Аспиранта звали Евгений, и он считал себя гением. Некоторые основания для этого имелись. Он был первым в своем многочисленном деревенском роду, кто поступил в вуз, с успехом закончил его и двинулся дальше — к ослепительным высям науки. Поэтому он был немного спесив. Отец не одобрил выбор дочери, считая, что она слишком поспешила да и зять далек от идеала, на свадьбу не приехал и матери запретил. Из-за этого у родителей, кстати, случился первый по-настоящему серьезный конфликт, который перерос в непрерывную череду стычек, через три года завершившуюся разводом. Свадьбу справили у Евгения в деревне, и это была первая и последняя свадьба в жизни Людмилы, которая сопровождалась многодневной пьянкой с соблюдением всех положенных ритуалов, включая мордобой и попытку похищения невесты.

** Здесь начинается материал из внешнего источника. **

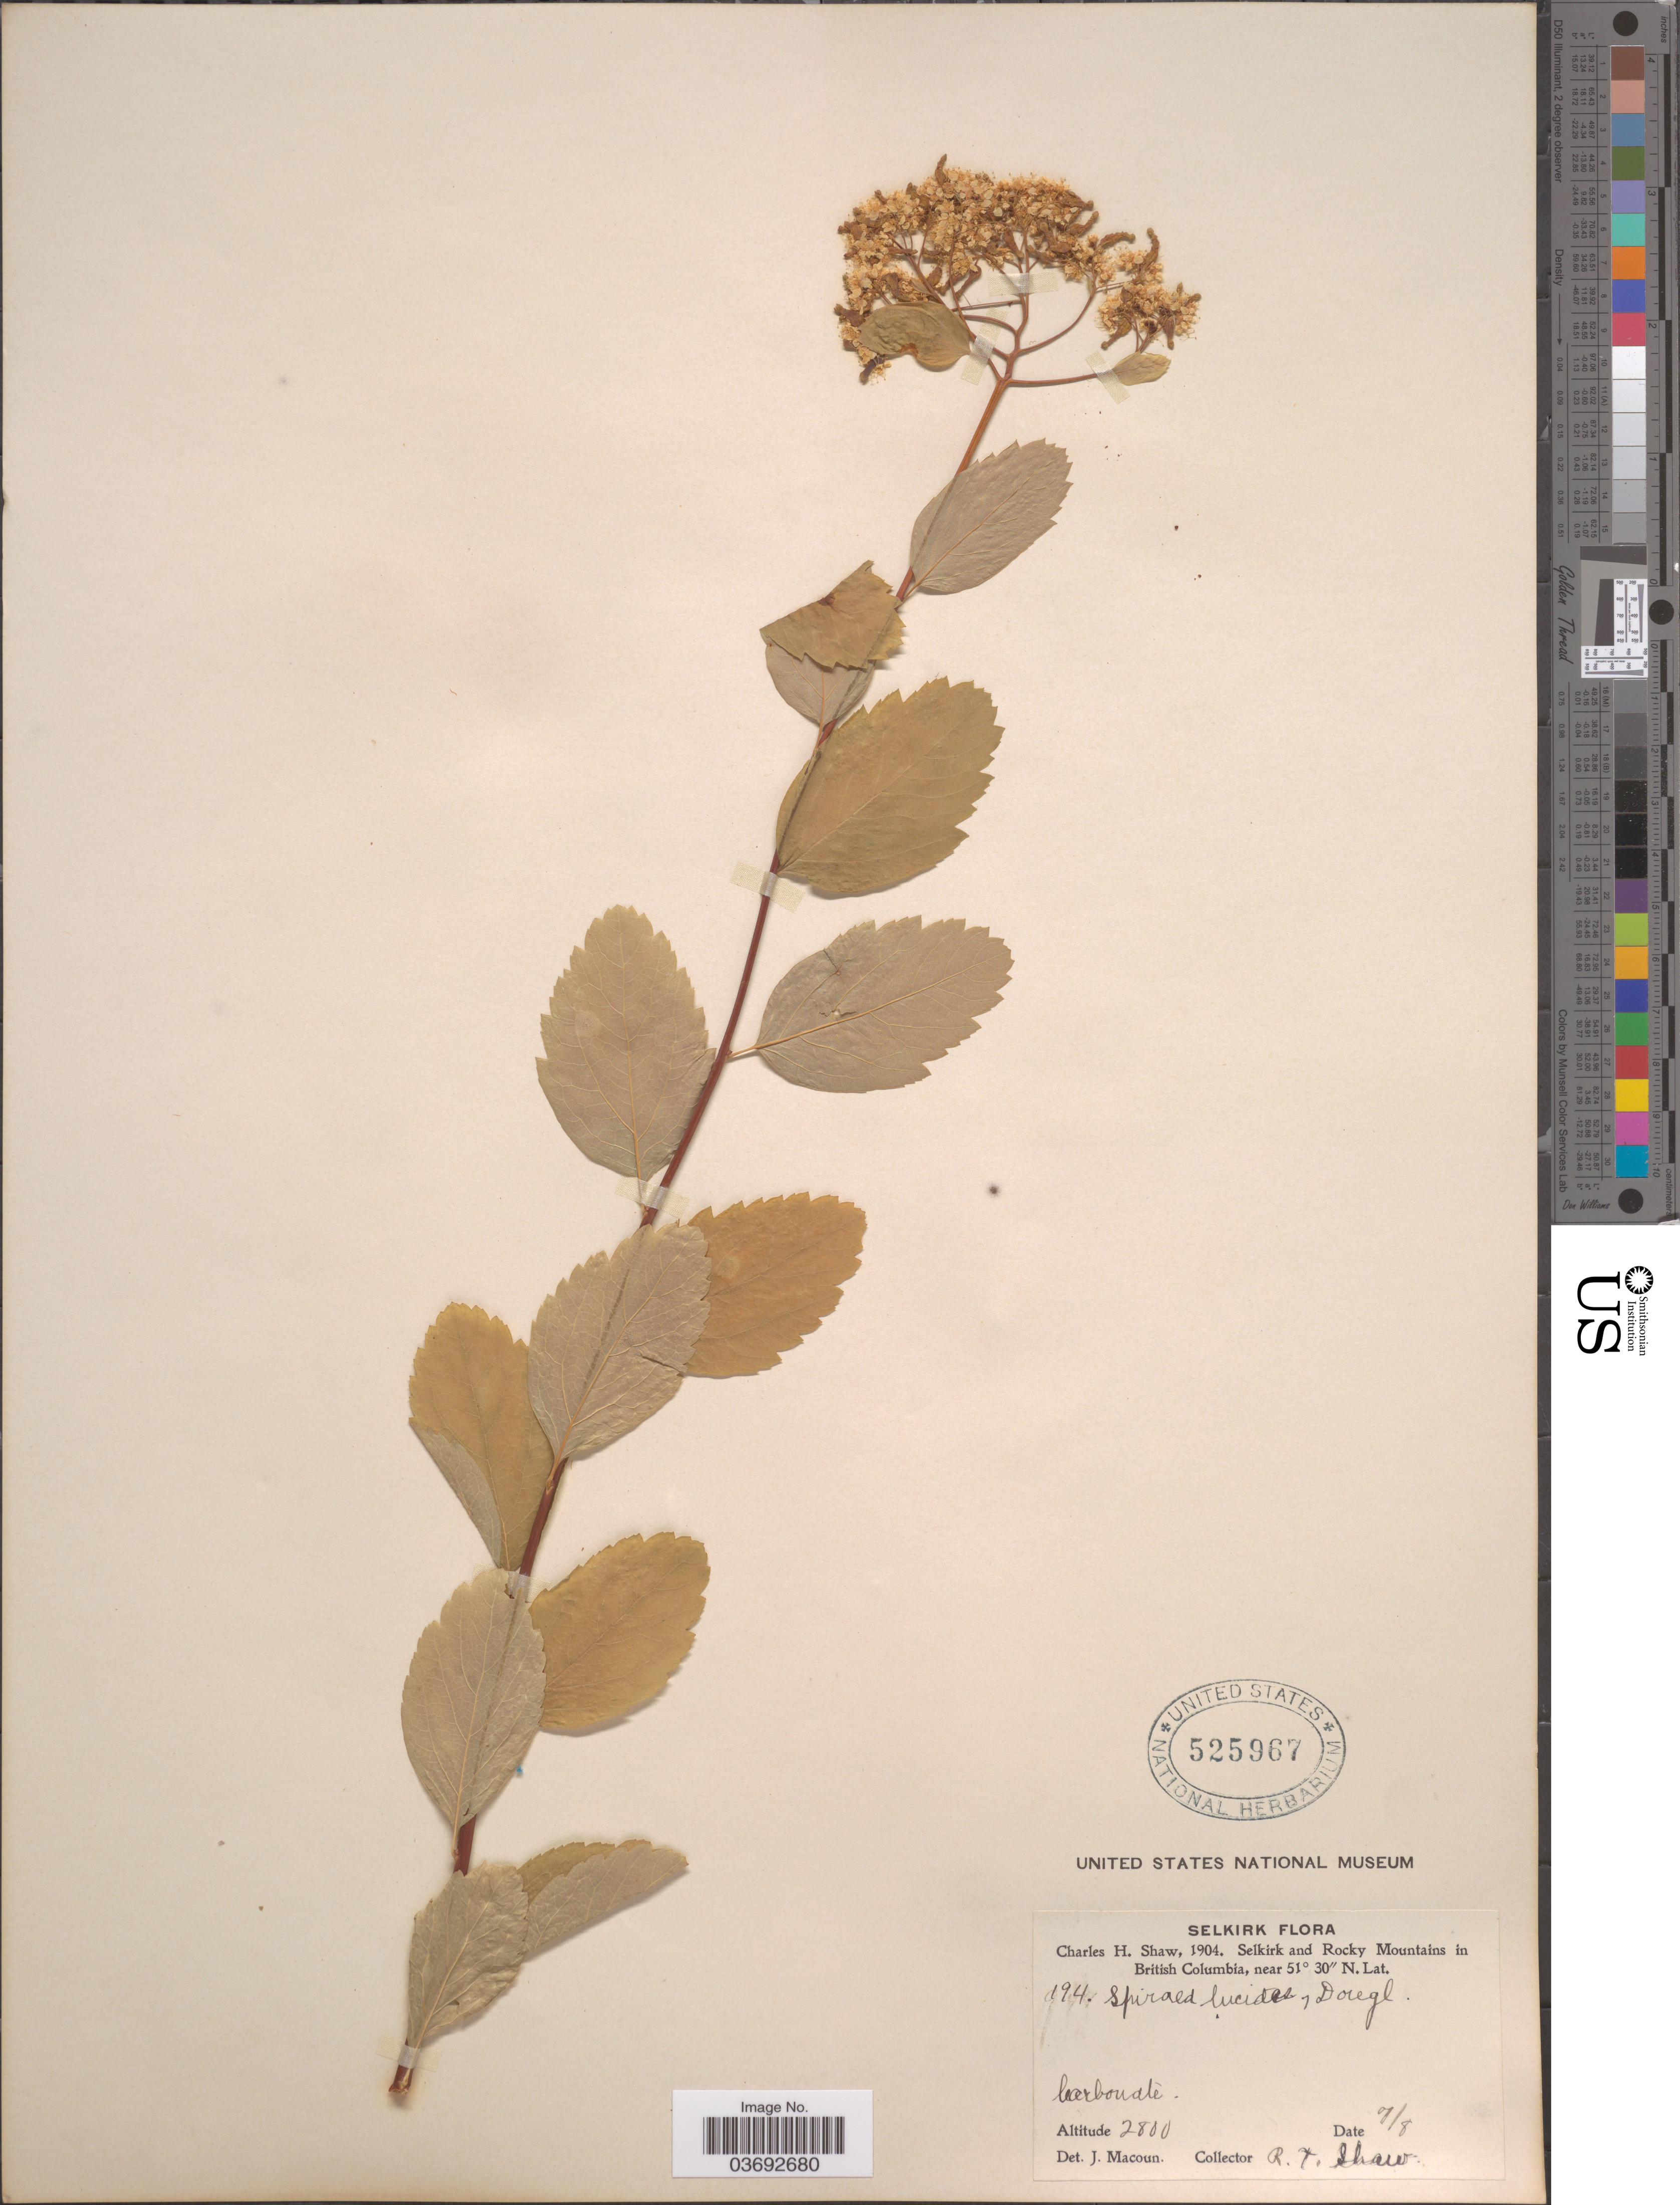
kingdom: Plantae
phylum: Tracheophyta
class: Magnoliopsida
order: Rosales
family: Rosaceae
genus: Spiraea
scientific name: Spiraea lucida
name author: Douglas ex Greene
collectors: R. T. Shaw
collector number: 194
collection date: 1904-08-07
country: Canada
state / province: British Columbia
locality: Selkirk, Selkirk and Rocky Mountains. Carbonate.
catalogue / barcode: US 525967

Поскольку отец отлучил Людмилу от семьи, молодая пара поселилась в общаге. Помимо всего прочего, девушка очень рассчитывала, что супруг подтянет ее по некоторым предметам и поможет поступить в Герцена со второго раза. Но не тут-то было. Евгений быстро убедил ее, что сейчас для него самое важное — защитить диссертацию, выбить себе место на кафедре и встать в очередь на квартиру, и он будет очень ей благодарен, если она поможет ему преодолеть все трудности. И Людмила согласилась. Она быстро превратилась в домработницу, кормила и обстирывала мужа, устроилась в этом же общежитии уборщицей, чтобы добавлять к скудной стипендии свою трудовую копейку. И никогда не жаловалась. Потому что верила — все будет хорошо: и диссертация будет, и дети будут, и квартира будет. Чистая, наивная душа! Диссертацию Евгений защитил в срок и даже должность на кафедре получил без заметных проблем, а вот с жилплощадью не заладилось — в Россию пришел капитализм, отягощенный приватизацией, и все молодые ученые были поставлены перед фактом: на «халявные» квартиры можно больше не рассчитывать. Из общежития их попросили, и пришлось снимать комнату на Петроградке. Цены росли не по дням, а по часам, скудной зарплаты не хватало на элементарные вещи. Людмиле пришлось устроиться на две работы сразу (уборщица и вахтер), но поскольку квалификация у нее была нулевая, то и платили ей соответственно. С Евгением они стали пересекаться редко, он по этому поводу раздражался, поскольку привык к ежедневному чистому белью и полноценному трехразовому питанию. Потом и он начал куда-то пропадать, исчезая на двое-трое суток, и Людмила заподозрила неладное. На вопросы он отвечал, что как молодой специалист собой не располагает и вынужден кататься в командировки по области за своих старших товарищей. А еще через два месяца объявил, что уходит навсегда. Оказалось, у него давний роман с молодой вдовой, у которой ко всем прочим достоинствам имеется большая квартира в центре. Людмила не стала устраивать из этого скандала и трагедии — ее уже начинало всерьез беспокоить, что, несмотря на активную интимную жизнь, у нее так и не получается завести от Евгения ребенка. Ну и сам дурак! Ну и уходи к своей лахудре! Было немного обидно, что она так обманулась и потратила на этого самовлюбленного болвана последние годы молодости, но тут уж ничего не поделаешь.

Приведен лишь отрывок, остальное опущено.